Luther preached about a direct encounter with the Lord, and preached in a way that expected listeners to experience the Lord directly. At the heart of the success of the Protestant Reformation was its bold and clear proclamation of Christ.
It’s not just in Wittenberg, Geneva or Cambridge that you can find one. In the Himalayan mountains of Nepal, in the Kenyan Rift Valley, amidst the hyper-urbanism of Seoul, or in rural America you can find a Protestant church. By any measure, the theological and ecclesiastical reforms released in the sixteenth century have demonstrated enormous capacity to take deep root in vastly different areas of the world. Indeed, one of the preeminent Anglican historians of our own day, Diarmaid MacCulloch, argues that adaptability is one of the greatest hallmarks of the Christian church. Despite significant opposition, Protestant churches survived the era of their tumultuous birth and grew large to provide spiritual shade and sustenance for countless men, women and children. But how?
Providentially, the sixteenth century was a perfect storm, both outside and inside the church. Feudal social relationships were in decline, being replaced by an economy in which goods and services were traded for money. The old face-to-face way of engaging with the world was being replaced with a more decentralised and impersonal economy. We speak fondly of the invention of the printing press, because it enabled the production of cheaper books, but it also expedited the development of early modern capitalism by enabling the mass printing of money and contracts on paper. Hierarchical relations of deference had lost their mystique, and a more dynamic society of burghers, guilds and an educated laity took their place. The Protestant movement benefited.
Ripe for Reform
Inside the church, everyone realised that corruption was great and reform was needed. It had only been a matter of a hundred years since the church had experienced leadership by three popes simultaneously. The early sixteenth century papacy was dominated by Renaissance princes, whose artistic or architectural vision outstripped their spiritual responsibilities. Luther’s visit to Rome in 1511 horrified him when he witnessed first hand the moral decrepitude of the clergy. The church had effectively become a stock exchange for trading merits, exemplified in the practice of selling indulgences, building on assumptions about relics, pilgrimages, purgatory, and priestly authority. This was by all accounts one of the lowest points in the history of the Western church, so the deep desire for moral renewal, even by non-Protestants like Erasmus, was evident.

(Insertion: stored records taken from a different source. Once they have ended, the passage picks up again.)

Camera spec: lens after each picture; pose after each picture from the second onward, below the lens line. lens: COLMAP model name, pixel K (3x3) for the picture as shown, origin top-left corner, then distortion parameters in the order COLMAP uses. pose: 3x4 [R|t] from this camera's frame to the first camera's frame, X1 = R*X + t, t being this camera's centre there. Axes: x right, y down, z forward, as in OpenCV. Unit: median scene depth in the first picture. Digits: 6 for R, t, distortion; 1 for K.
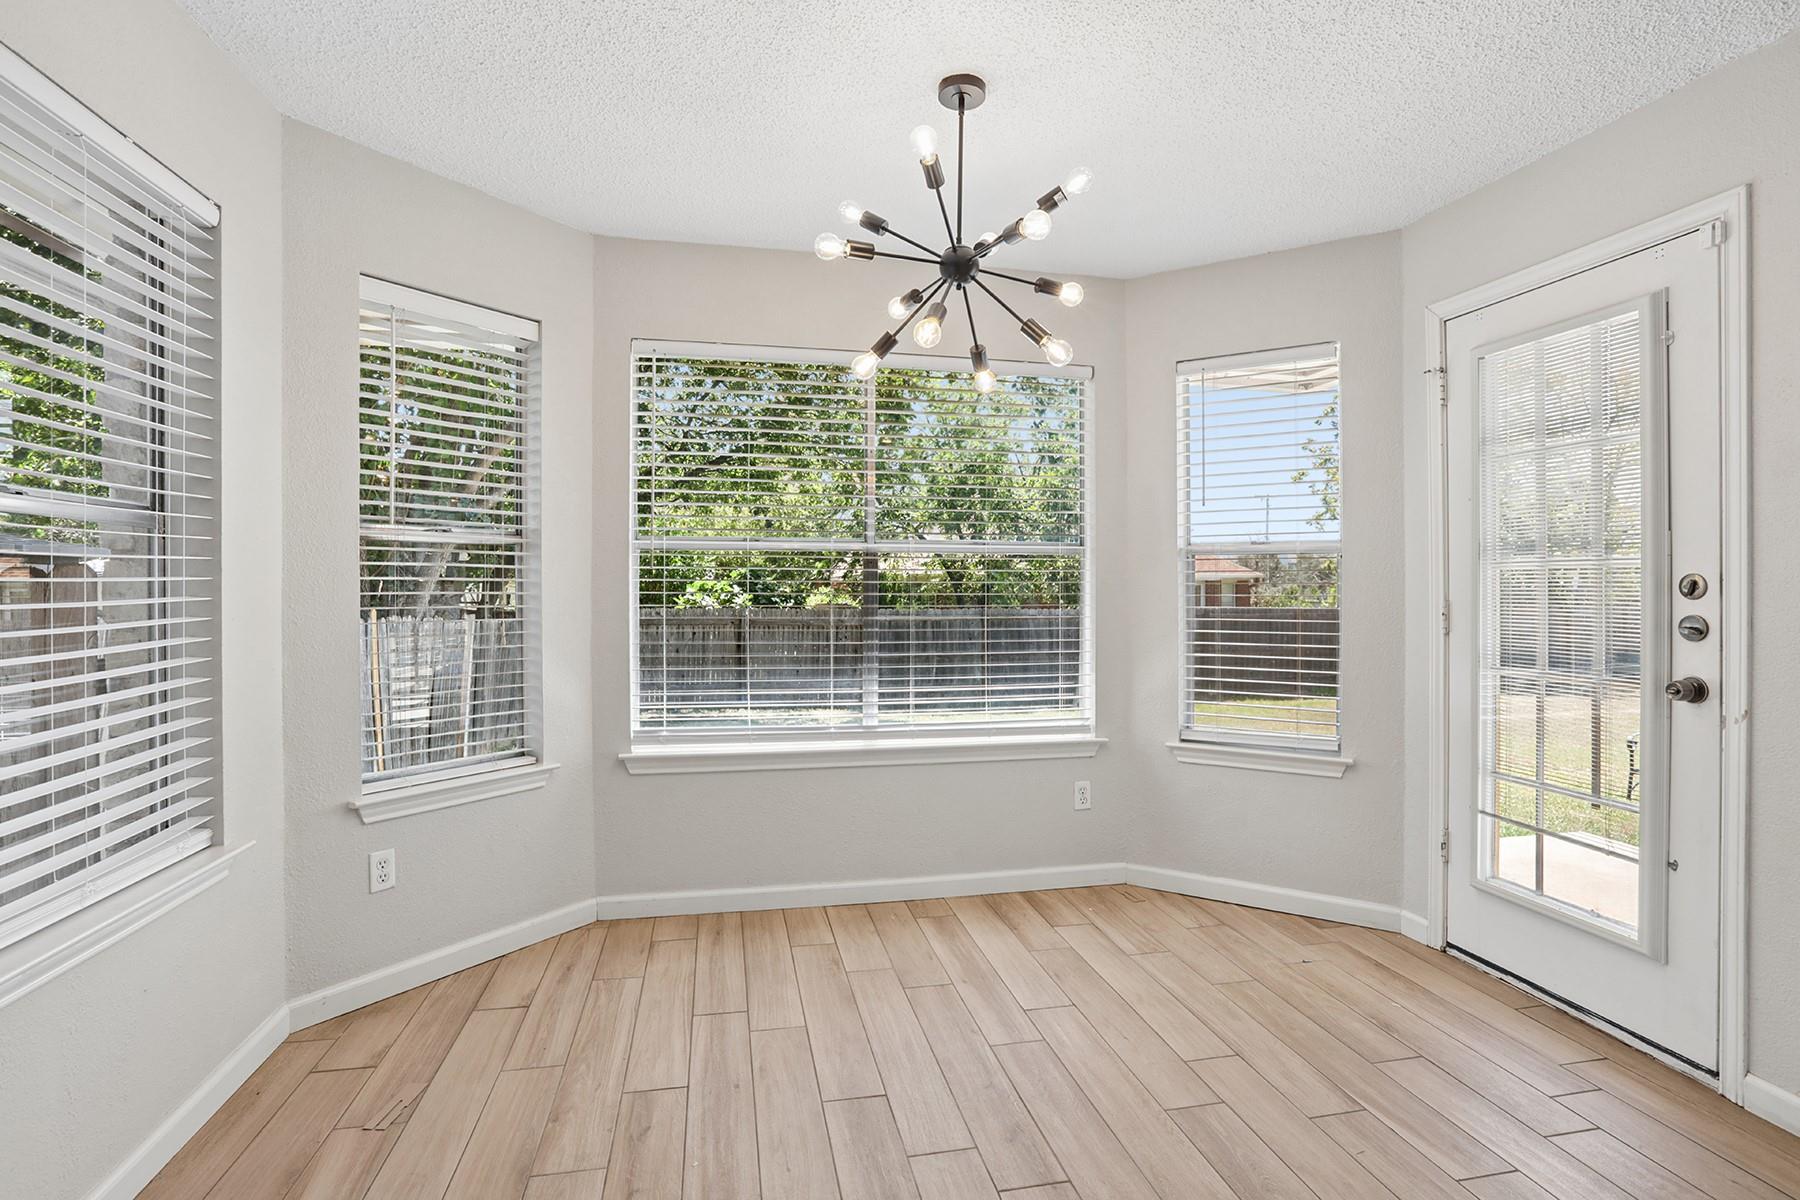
lens RADIAL K [[876.7, 0, 906.0], [0, 876.7, 597.2], [0, 0, 1]] dist [-0.023208, 0.001432]
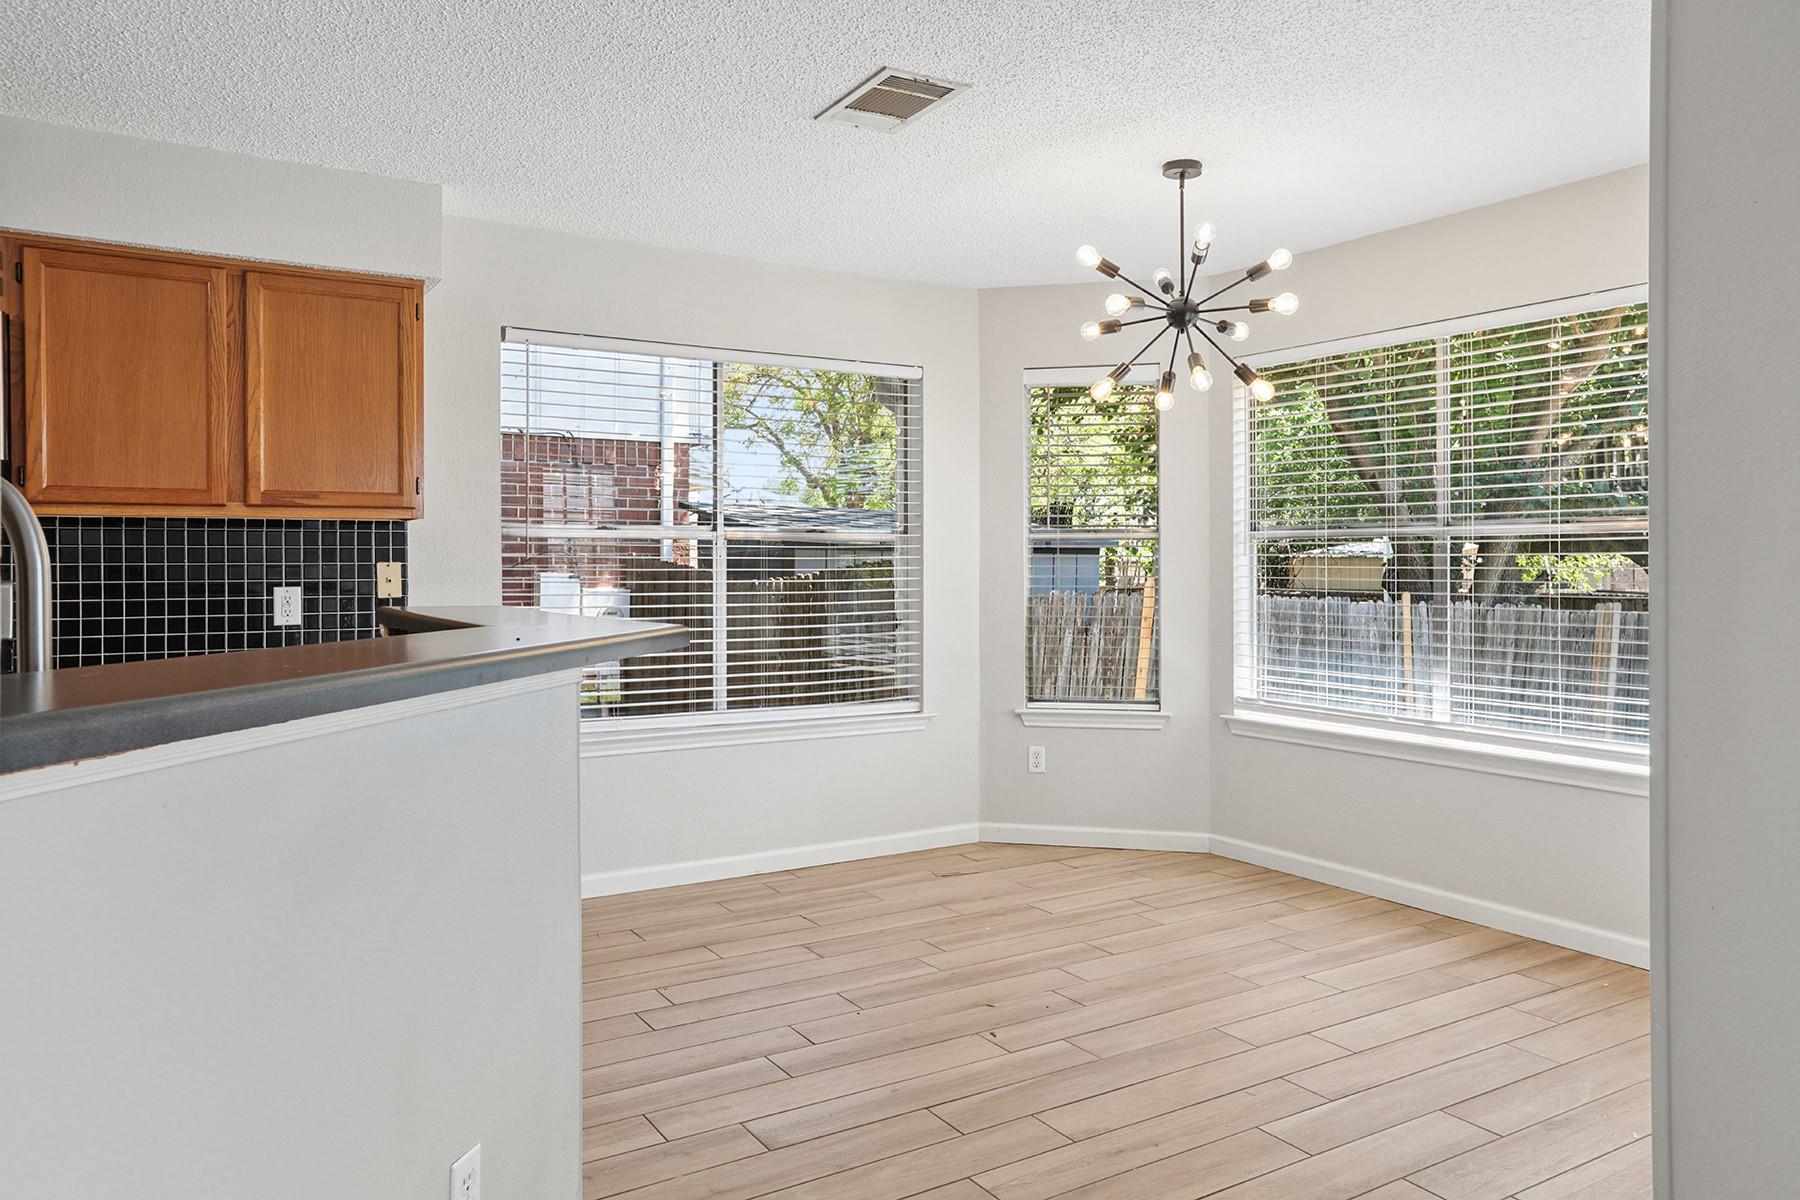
lens RADIAL K [[1232.1, 0, 891.6], [0, 1232.1, 589.1], [0, 0, 1]] dist [-0.052304, 0.004454]
pose [[0.338608, 0.017923, -0.940757, 1.244996], [-0.009146, 0.999834, 0.015757, -0.013862], [0.940883, 0.003268, 0.338716, 0.027347]]
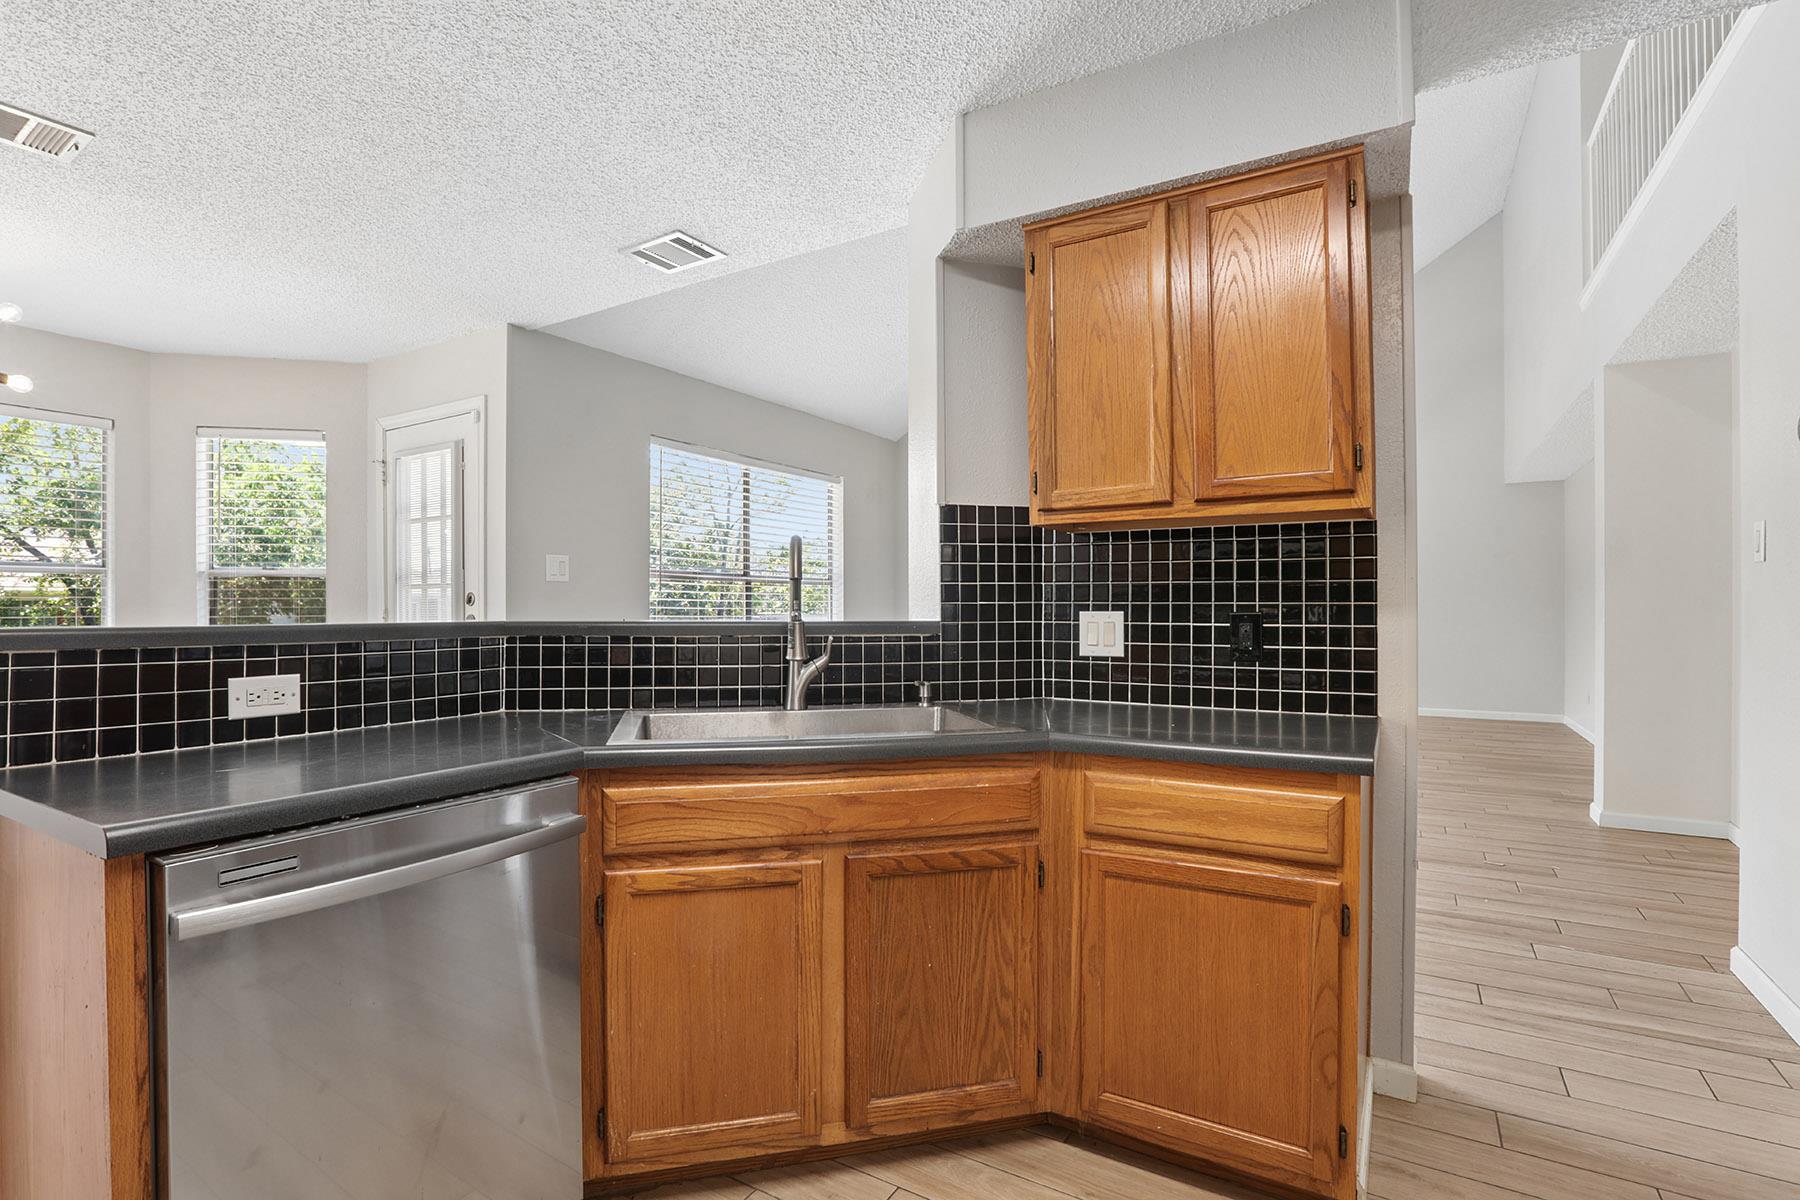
lens RADIAL K [[846.0, 0, 895.3], [0, 846.0, 604.5], [0, 0, 1]] dist [-0.037461, 0.000184]
pose [[0.678255, 0.002680, 0.734822, 0.166311], [0.008826, 0.999891, -0.011794, 0.016687], [-0.734774, 0.014485, 0.678157, -0.721999]]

It was not that there was no vibrancy or signs of life in the parishes of the late medieval church. Lay leaders were very active in their community, and church attendance was by and large healthy. Recent scholarship has made clear that churches around Europe were receiving great gifts of adornment for the fabric of the buildings, and the feast of Corpus Christi for example was a much loved event, with its intersection of community and parish interests as Eamon Duffy has attested. The problem was not the church’s liveliness, but the lucidity of its central message, which had been obscured in the midst of enormous social transformation, and theological and moral confusion. What did the church really stand for? In this context, the Protestant Reformers, Luther chief amongst them, were able to refocus the mission of the church by distilling a clear message about grace in a way that was understood in the vernacular and received in the heart. He preached about a direct encounter with the Lord, and preached in a way that expected listeners to experience the Lord directly. At the heart of the success of the Protestant Reformation was its bold and clear proclamation of Christ.